-------- TEXT EXCERPT --------
Purchaser's authorized capital stock consists of 50,000,000
shares of Common Stock, no par value per share.  As of
December 31, 1995, there were issued and outstanding 7,964,397
shares of Common Stock.  Holders of the Common Stock are
entitled to one vote for each share held of record on matters
submitted to a vote of stockholders.  Each share is entitled
to share pro rata in dividends and distributions with respect
to the shares when, as and if declared by Purchaser's Board of
Directors from funds legally available therefor.  No holder of
any shares has any preemptive right to subscribe for any of
Purchaser's securities, nor are any common shares subject to
redemption.  Upon dissolution, liquidation or winding up of
Purchaser, the assets will be divided pro rata on a share-for-
share basis among the holders of the Common Stock, subject to
the rights of creditors.  The outstanding shares of Common
Stock are fully paid and nonassessable.  The stockholders are
not entitled to cumulative voting in the election of
directors.  Accordingly, the holders of more than 50% of the
shares voting for the election of directors can elect all of
the directors if they choose to do so; and, in such event, the
holders of the remaining shares voting for the election of the
directors will be unable to elect any person or persons to the
Board of Directors.

     3.23 Sole Parties in Interest.  Sellers are the sole and
true parties in interest, and no other person or entity has or
will have upon the issuance of the Shares any beneficial
ownership interest in the Shares or any portion of the Shares,
whether direct or indirect; provided, however, that Purchaser
acknowledges and agrees that 30,000 of the Shares will be
assigned by and issued as directed by Sellers to certain
former employees of Superior and the Sellers as a bonus and 
<PAGE>
6,666 of the Shares will be assigned and issued by Sellers to
John Disterdick as a consulting fee.

     3.24 Investment Purpose.  Sellers (and those persons
receiving a part of the Shares as provided in Section 3.23,
above) are acquiring the Shares for their own account and for
investment purposes and not on behalf of any other person or
entity or for or with a view to resale or distribution.

     3.25 Investment Advisors.  Sellers engaged the services
of John Disterdick as a consultant to them in connection with
their decision to acquire the Shares in the transactions
contemplated by this Agreement.  By reason of his professional
and personal investment experience and expertise, Mr.
Disterdick is qualified to provide such counsel and advice. 
Mr. Disterdick is not an affiliate of or otherwise related to
the Purchaser or any of its officers, directors or affiliates.
-------- ENTRIES SUPPLIED --------
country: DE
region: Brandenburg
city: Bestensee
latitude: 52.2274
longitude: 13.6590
--------
-------- ENTRIES SUPPLIED --------
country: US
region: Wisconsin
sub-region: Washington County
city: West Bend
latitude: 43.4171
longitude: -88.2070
--------
= OBJECTIVES =
1. List every numbered section heading in the agreement excerpt, with its number.
2. From the agreement excerpt, set down word for word the passage starting at "3.25 Investment Advisors." and ending at "directors or affiliates.".
The two blocks of lines are separate from the agreement excerpt and are not part of it.

= TASK ANSWERS =
1.
3.23 Sole Parties in Interest
3.24 Investment Purpose
3.25 Investment Advisors

2.
3.25 Investment Advisors.  Sellers engaged the services
of John Disterdick as a consultant to them in connection with
their decision to acquire the Shares in the transactions
contemplated by this Agreement.  By reason of his professional
and personal investment experience and expertise, Mr.
Disterdick is qualified to provide such counsel and advice. 
Mr. Disterdick is not an affiliate of or otherwise related to
the Purchaser or any of its officers, directors or affiliates.